FRANKFURT, Germany (AP) — European Central Bank head Mario Draghi says that stimulus measures including negative interest rates will have to stay in place longer if governments do not step up spending to help growth.
Draghi was quoted Monday by the Financial Times as saying: “Our policies will continue to work, albeit at a slower pace than if governments were spending more.”
“We have countries that have fiscal space and don’t use it,” he said.
He argued that the 19 countries that use the euro need to set up a central spending capacity since individual governments tend to follow their own priorities and not those of the currency union.
France has proposed setting up such a central eurozone fund but other countries, including Germany, the biggest eurozone member, have successfully limited its size and confined its purpose to promoting pro-business reforms instead of stabilizing the economy in times of trouble.
Germany has continued to run budget surpluses although they have become smaller in recent budgets. A package of measures aimed at reducing carbon dioxide emissions as part of the campaign against global warming does involve more spending. But analysts at Deutsche Bank report that it is “no game changer” in budget terms because the spending will be largely offset by additional revenue.
The ECB’s stimulus measures have encountered particular criticism in the German news media and from a vocal minority on the bank’s 25-member rate-setting council.

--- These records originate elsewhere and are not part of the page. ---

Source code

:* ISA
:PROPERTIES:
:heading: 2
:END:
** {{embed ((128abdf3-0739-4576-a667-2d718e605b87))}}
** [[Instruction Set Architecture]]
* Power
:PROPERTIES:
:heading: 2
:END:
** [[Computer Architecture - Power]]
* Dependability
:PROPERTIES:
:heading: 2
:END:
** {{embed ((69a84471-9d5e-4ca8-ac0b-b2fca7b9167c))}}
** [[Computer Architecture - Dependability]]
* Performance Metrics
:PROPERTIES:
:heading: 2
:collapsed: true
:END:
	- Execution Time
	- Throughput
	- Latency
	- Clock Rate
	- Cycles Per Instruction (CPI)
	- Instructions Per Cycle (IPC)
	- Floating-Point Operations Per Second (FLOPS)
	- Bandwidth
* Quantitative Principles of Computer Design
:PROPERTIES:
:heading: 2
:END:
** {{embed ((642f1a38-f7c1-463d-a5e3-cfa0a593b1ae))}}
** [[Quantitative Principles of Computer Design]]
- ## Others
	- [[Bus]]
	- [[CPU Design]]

The measures announced Sept. 12 include lowering a key interest benchmark to minus 0.5% from minus 0.4% and starting 20 billion euros ($22 billion) in monthly purchases of government and corporate bonds. The purchases are a way of pumping newly printed money into the economy to raise lending to companies, inflation and growth.
Critics say the steps deprive savers of interest earnings and remove pressure on shakier eurozone governments to shape up their finances. Draghi counters that 11 million new jobs have been created in the currency union thanks to the central bank’s stimulus policies since the Great Recession.